The fact that there are inconsistencies between the writings of two of Jesus’ disciples and yet people choose to believe in one of them goes to show that the historical-critical method of understanding the Bible has been very influential. In short, despite these questions about important facts in the Bible, a lot of people still accept them as undeniable truths, which forms a canon within a canon Moreover, Coogan explained that the church tacitly accepts the use of a canon within a canon partly because it is their way of countering the results of the scholars’ historical-critical method of the Bible.
The church made it appear to its followers that results of the scholars’ studies is a direct challenge to their authority because most of its teachings are derived from the Bible itself. In other words, if the Bible is full of inconsistencies and errors, then the Church’s Episcopal letters and pontifical documents, which they derive from the Bible as well, are also flawed and questionable. This is also why the church accepts the use of a canon within a canon as it corrects the perception of the Bible created by the scholars.
They simply cannot allow an influential force that would question their authority as it would also taint their credibility and, in effect, their control over their members. Another reason behind the church’s tacit acceptance of a canon within a canon is that it does not trust people to correctly interpret and understand all that are written in the Bible. In other words, the church simply limited the exposure of people to the Bible because in truth, as Coogan stated in his article, there are certain texts and scriptures in the Bible that are subversive to the teachings of the church.

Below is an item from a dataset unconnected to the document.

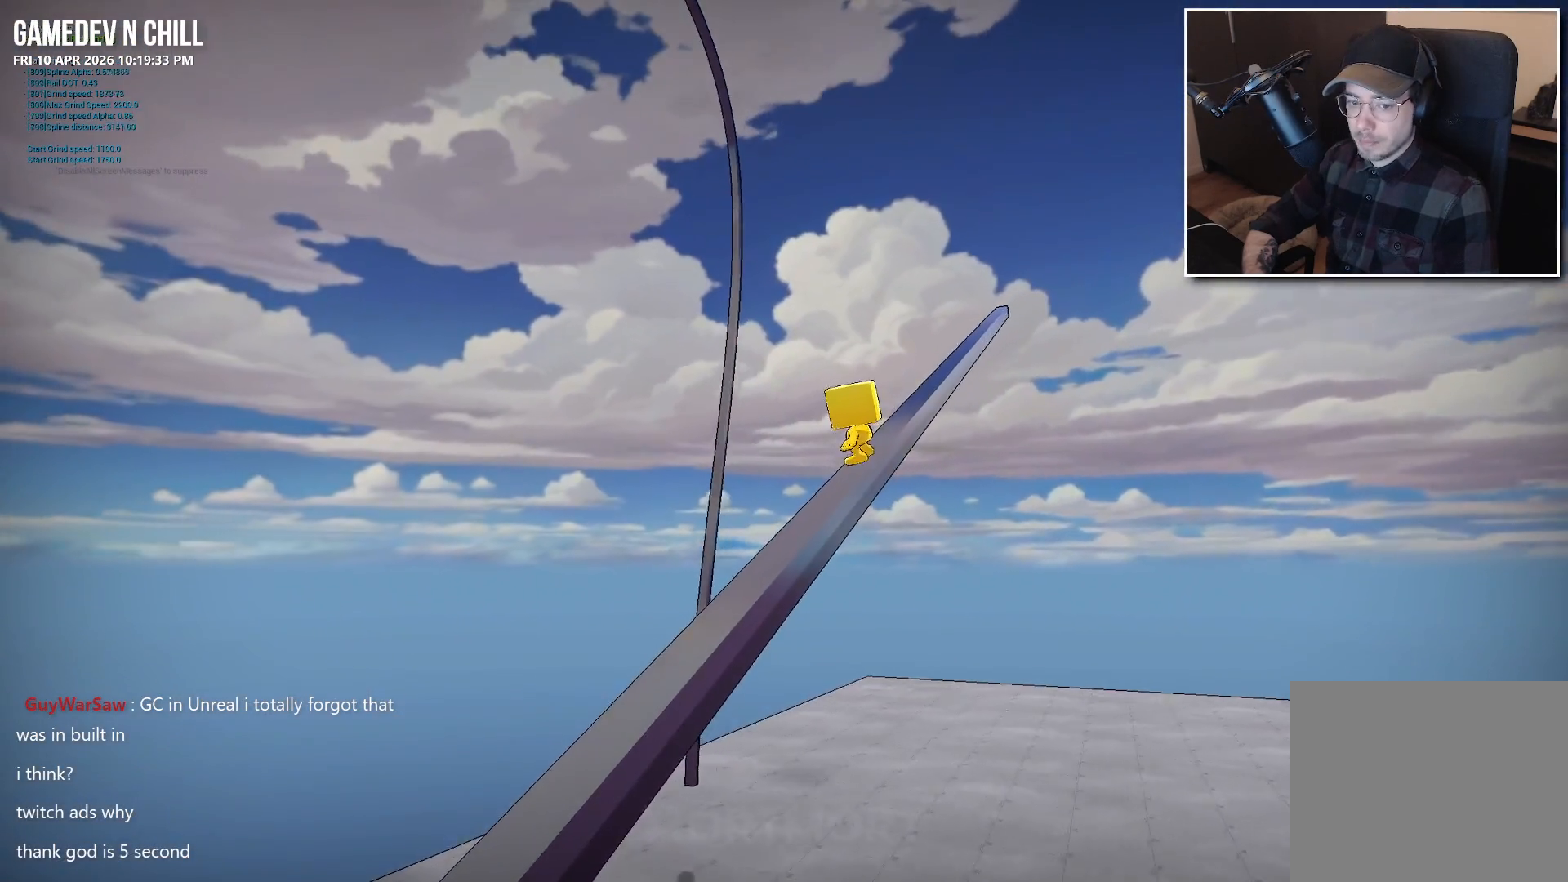
{"buttons": [], "left_stick": "down", "right_stick": "center", "events": [[33, "right_stick", "center"], [450, "left_stick", "down"]]}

According to Coogan, certain texts that are conspicuously limited by the church to most people include the portrayal of the violent yet “divine” extermination of the people of Canaan in the book of Joshua, the depiction of sexual assault in Judges chapters 11 and 19, the eroticism in the Song of Solomon, and most of all the text of the book of Job which more or less challenges the predominant perception of a fair and caring God.
Meaning to say, the church firmly believes that if people are able to read the texts mentioned above, then there is a possibility that they may doubt the dogmatic views and teachings of the Bible which is embodied by the church itself. Furthermore, based on Coogan’s writing, in a way, biblical scholarship has also contributed to the use of a canon within a canon. According to him, for one, these biblical scholars, who have been committed to studying and deciphering the Bible for the past century or so, have failed to correctly translate what the original languages such as Greek and Hebrew of the book’s texts exactly mean.
Most biblical scholars, avoid shocking people by making it appear that the Bible is an internally consistent book rather than a compilation of doctrines that are full of errors and inconsistencies. Moreover, Coogan also noted that recent biblical studies were done primarily for self-righteous reasons rather than educational purposes and as such, the use of a canon within a canon or a set of widely-accepted and used scriptures within a set of widely-accepted and used scriptures has become more established and unchallenged throughout the years.